De acordo com interlocutores do ministro da Corte, o presidente Jair Bolsonaro recomendou que Pazuello falasse com Gilmar, no intuito de acalmar os ânimos em meio a uma turbulência que começou no fim da semana passada. Durante a conversa, não houve um pedido de desculpas de nenhuma das duas partes, mas o tom foi amigável.
No sábado, o ministro do STF disse que o Exército se associou a um “genocídio”, em alusão à condução do governo Bolsonaro frente à epidemia da Covid-19. O Ministério da Defesa divulgou uma nota de repúdio em seguida e enviou representação contra Gilmar à Procuradoria-Geral da República (PGR).
Apesar da representação, a instrução no governo é de botar panos quentes sobre o episódio. O episódio com Gilmar reforçou a opinião da ala militar do Planalto de que Pazuello deve ser substituído para que não haja associação entre a gestão na Saúde e o Exército.
Em meio à fervura, Bolsonaro fez ontem uma série de elogios a Pazuello em rede social. Disse que ele é “um predestinado”, que “nos momentos difíceis sempre está no lugar certo para melhor servir a sua Pátria”. Para ele, o Exército “se orgulha desse nobre soldado”. Completou que o interino levou “apenas 15 militares” para a pasta, que conta com 5,5 mil servidores.
Em entrevista ao UOL, o vice-presidente Hamilton Mourão também defendeu militares no governo. Disse que “a sociedade tem que parar de discutir os assuntos de forma preconceituosa”. “O militar é um cidadão como outro qualquer, apenas usa farda. Nós já tivemos na Saúde pessoas que não eram médicas”, disse.
PAZUELLO VOLTA ATRÁS
A presença de militares no governo motivou uma representação ontem do Ministério Público junto ao Tribunal de Contas da União. O órgão pede que seja apurada a participação de militares da ativa em funções públicas civis e que seja determinada a transferência deles para a reserva. No documento, o Ministério Público junto ao TCU cita as críticas de Gilmar.
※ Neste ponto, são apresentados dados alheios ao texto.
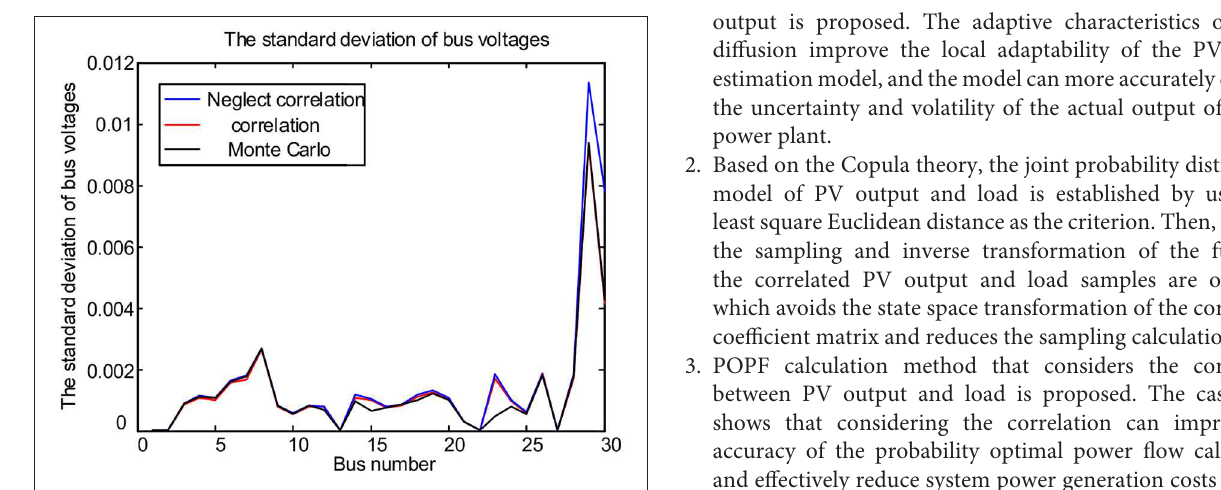
FIGURE 12 | The standard deviation of bus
No centro de polêmicas, Pazuello recuou de uma decisão polêmica ontem. Ele revogou ato que extinguia o serviço do Sistema Único de Saúde (SUS) que acompanha presos com transtornos mentais, boa parte deles detida ilegalmente em presídios e hospitais de custódia. O ministro levou em conta, como consta na portaria publicada ontem, a “pertinência da manutenção de ações para populações vulneráveis” e uma recomendação do Conselho Nacional dos Direitos Humanos. A decisão anterior havia sido alvo de críticas de especialistas e de órgãos, como o Conselho Nacional de Justiça.